Tough Questions We Were Right to Ask

Promoters of the "Bush Lied, People Died" line claim that the recent Pentagon inspector general's report concerning my former office's work on Iraq intelligence supports their cause. What the IG actually said is a different story.

The IG, Thomas Gimble, focused on a single Pentagon briefing from 2002 -- a critique of the CIA's work on the Iraq-al-Qaeda relationship. His report concluded that the work my office generated was entirely lawful and authorized, and that Sen. Carl Levin was wrong to allege that we misled Congress.

Gimble made Levin happy, however, by calling the Pentagon briefing "inappropriate," a word the senator has whipped into a political lather. At issue is a simple but critical question: whether policy officials should be free to raise questions about CIA work. In Gimble's opinion, apparently, the answer is no. I disagree.

The CIA has a hard job. Some of its work has been good; some has been famously and disastrously bad, as everyone familiar with the Iraqi weapons of mass destruction fiasco knows. Intelligence is inherently sketchy and speculative -- and historically often wrong. It is improved when policy officials freely probe and challenge it.

In evaluating our policy toward Iraq after Sept. 11, 2001, my office realized that CIA analysts were suppressing some of their information. They excluded reports conflicting with their favored theory: that the secular Iraqi Baathist regime would not cooperate with al-Qaeda jihadists. (We now face a strategic alliance of jihadists and former Baathists in Iraq.) Pentagon officials did not buy that theory, and in 2002 they gave a briefing that reflected their skepticism. Their aim was not to enthrone a different theory, but to urge the CIA not to exclude any relevant information from what it provided to policymakers. Only four top-level government officials received the briefing: Donald Rumsfeld, George Tenet, and (together) Stephen Hadley and I. Lewis "Scooter" Libby.

A 2004 Senate intelligence committee report praised the quality of the Pentagon's Iraq-al-Qaeda work -- the critical briefing and the related Pentagon-CIA dialogue. The policy officials "played by [intelligence community] rules" and asked questions that "actually improved the Central Intelligence Agency's products," it said. Levin and Sen. Jay Rockefeller both endorsed that judgment.

The recent inspector general's report argues that policy officials "undercut" the CIA by pointing out " 'fundamental problems' with the way the Intelligence Community was assessing information" on the issue of Iraq-al-Qaeda relations -- even though Gimble last week said at a Senate hearing: "Again, I need to just remind everyone, we didn't make an assessment on the validity of either side of this issue." He labeled the Pentagon briefing "inappropriate" not because of any errors in it but because he viewed it as an "intelligence activity" that "varied" from "the intelligence community consensus." The Pentagon officials told the IG, however, that the briefing was a policy activity -- a critique of an intelligence product.

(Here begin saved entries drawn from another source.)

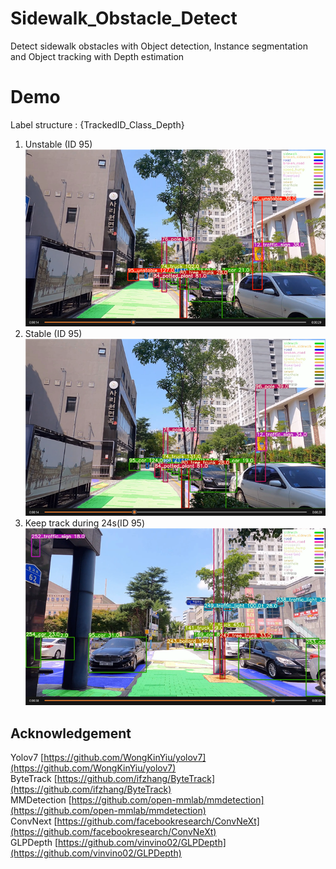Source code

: # Sidewalk_Obstacle_Detect
Detect sidewalk obstacles with Object detection, Instance segmentation and  Object tracking with Depth estimation 

# Demo
Label structure : {TrackedID_Class_Depth}    

1. Unstable (ID 95)    
![unstable](./assets/image01.png)
2. Stable (ID 95)    
![unstable](./assets/image02.png)
3. Keep track during 24s(ID 95)    
![unstable](./assets/image03.png)

## Acknowledgement
Yolov7 [https://github.com/WongKinYiu/yolov7](https://github.com/WongKinYiu/yolov7)    
ByteTrack  [https://github.com/ifzhang/ByteTrack](https://github.com/ifzhang/ByteTrack)    
MMDetection  [https://github.com/open-mmlab/mmdetection](https://github.com/open-mmlab/mmdetection)    
ConvNext  [https://github.com/facebookresearch/ConvNeXt](https://github.com/facebookresearch/ConvNeXt)    
GLPDepth  [https://github.com/vinvino02/GLPDepth](https://github.com/vinvino02/GLPDepth)    
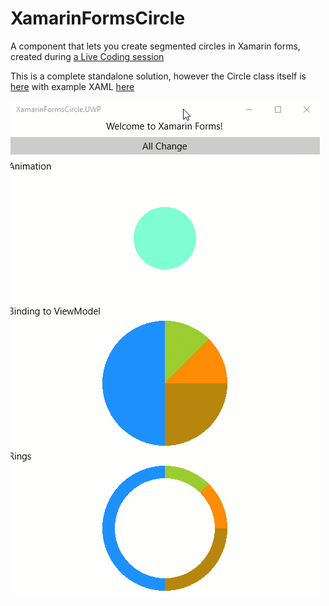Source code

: # XamarinFormsCircle
A component that lets you create segmented circles in Xamarin forms, created during [a Live Coding session](https://youtu.be/aTcXQJ1ZUnY)

This is a complete standalone solution, however the Circle class itself is [here](XamarinFormsCircle/XamarinFormsCircle/Controls/Circle.cs) with example XAML [here](XamarinFormsCircle/XamarinFormsCircle/MainPage.xaml)

<img src="Demo.gif">
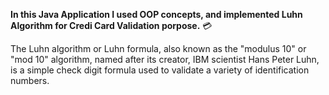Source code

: **In this Java Application I used OOP concepts, and implemented Luhn Algorithm for Credi Card Validation porpose.** 💳

The Luhn algorithm or Luhn formula, also known as the "modulus 10" or "mod 10" algorithm, named after its creator, 
IBM scientist Hans Peter Luhn, is a simple check digit formula used to validate a variety of identification numbers.
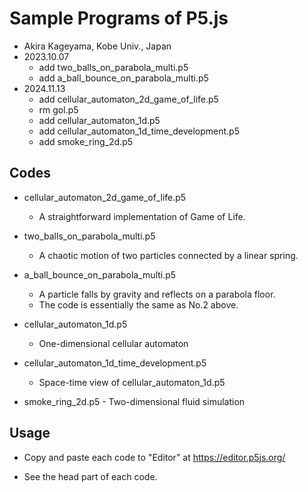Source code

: # Sample Programs of P5.js

  - Akira Kageyama, Kobe Univ., Japan
  - 2023.10.07 
    - add two\_balls\_on\_parabola_multi.p5 
    - add a\_ball\_bounce\_on_parabola\_multi.p5
  - 2024.11.13
    - add cellular\_automaton\_2d\_game\_of\_life.p5
    - rm gol.p5
    - add cellular\_automaton\_1d.p5
    - add cellular\_automaton\_1d\_time\_development.p5
    - add smoke\_ring\_2d.p5

## Codes

  - cellular\_automaton\_2d\_game\_of\_life.p5
     - A straightforward implementation of Game of Life.

  - two\_balls\_on\_parabola_multi.p5 
     - A chaotic motion of two particles connected by a linear spring.

  - a\_ball\_bounce\_on_parabola\_multi.p5
     * A particle falls by gravity and reflects on a parabola floor.
     * The code is essentially the same as No.2 above.

  - cellular\_automaton\_1d.p5
	  - One-dimensional cellular automaton

  - cellular\_automaton\_1d\_time\_development.p5
    - Space-time view of cellular\_automaton\_1d.p5

  -  smoke\_ring\_2d.p5
    - Two-dimensional fluid simulation

##  Usage

  - Copy and paste each code to "Editor" at https://editor.p5js.org/

  - See the head part of each code.
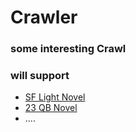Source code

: # Crawler
### some interesting Crawl

### will support
* <a href="https://book.sfacg.com/">SF Light Novel</a>
* <a href="https://www.23qb.com/">23 QB Novel</a>
* ....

If this report hadn't become part of a political battle, Gimble's position would be scoffed at across the political spectrum. Sensible people recognize the importance of vigorous questioning of intelligence by the CIA's "customers." In bipartisan, unanimous reports on Iraq intelligence, both the Senate intelligence committee and the Silberman-Robb WMD commission called for more such questioning.

Specifically on the Pentagon's criticism of Iraq-al-Qaeda intelligence, the 2004 Senate report noted that our challenges were helpful: Intelligence analysts "stated that the questions had forced them to go back and review the intelligence reporting, and that during this exercise they came across information they had overlooked in initial readings."

In his Senate testimony, Gimble said his report -- and therefore all related claims that my office "manipulated intelligence" -- concerned only this single briefing. His whole argument rests on the claim that the briefing was "disseminated" as "an intelligence product" rather than a policy product. But he acknowledged that neither Rumsfeld nor Tenet could have mistaken the briefers for intelligence community spokesmen. His objections applied solely to the briefing that Hadley and Libby received in September 2002.

Astonishingly, the IG acknowledged that his office had not interviewed either of these officials to ask whether they thought the briefing was an intelligence product. Knowing well that the briefers worked for me, neither could have believed that Pentagon policy officials were speaking for the intelligence community. One of the briefing slides was "Fundamental Problems With How the Intelligence Community Is Assessing Information." Gimble had no basis to say the briefing was seen as an intelligence activity.

In his report, Gimble wrote that the Pentagon briefing was not the "most accurate analysis of intelligence." This has been taken to suggest it was false or deceptive. But the IG said he meant only that the briefing was at "variance with the consensus of the Intelligence Community." Of course it was at variance! It was a critique. That's why it was prepared in the first place.

Gimble's characterization is absurdly circular. Cheered on by the chairmen of the Senate intelligence and armed services committees, he is giving bad advice based on incomplete fact-finding and poor logic. He is discouraging tough questioning of intelligence. Our government needs more such questioning, not less.

Douglas J. Feith, undersecretary of defense for policy from July 2001 until August 2005.